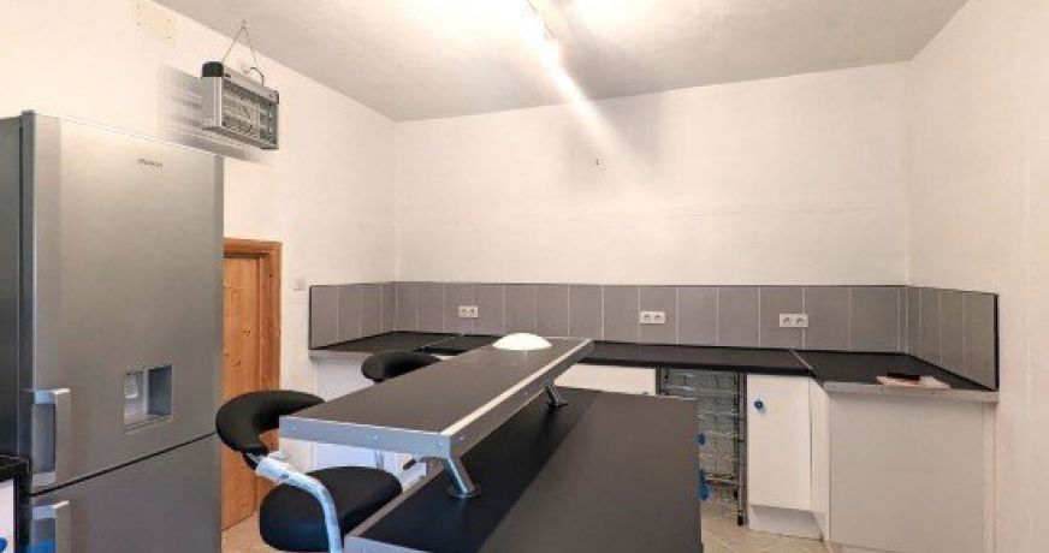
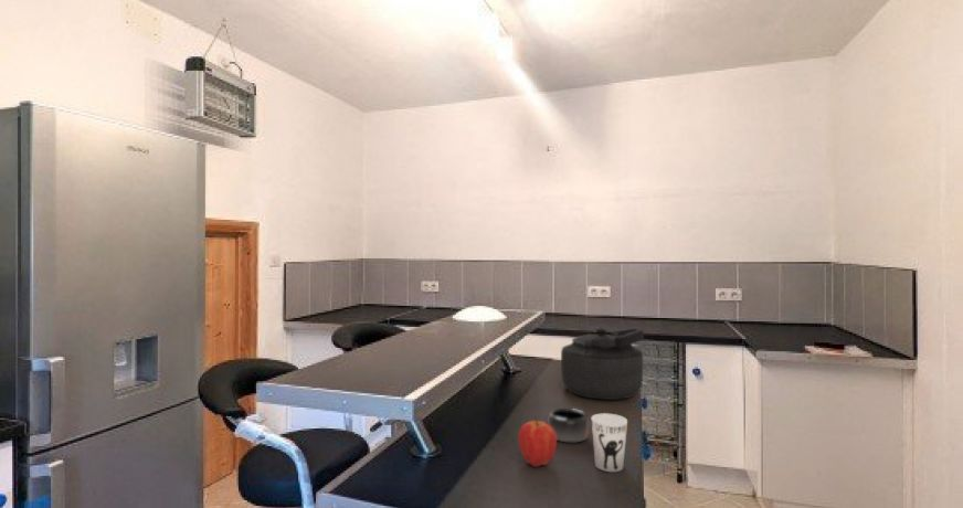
+ apple [517,415,558,468]
+ kettle [560,327,645,401]
+ mug [548,408,590,443]
+ cup [591,412,628,473]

========================

Assignment :: Output the data exactly as it appears. The pictures do not belong in it.

Response below ::
+ apple [517,415,558,468]
+ kettle [560,327,645,401]
+ mug [548,408,590,443]
+ cup [591,412,628,473]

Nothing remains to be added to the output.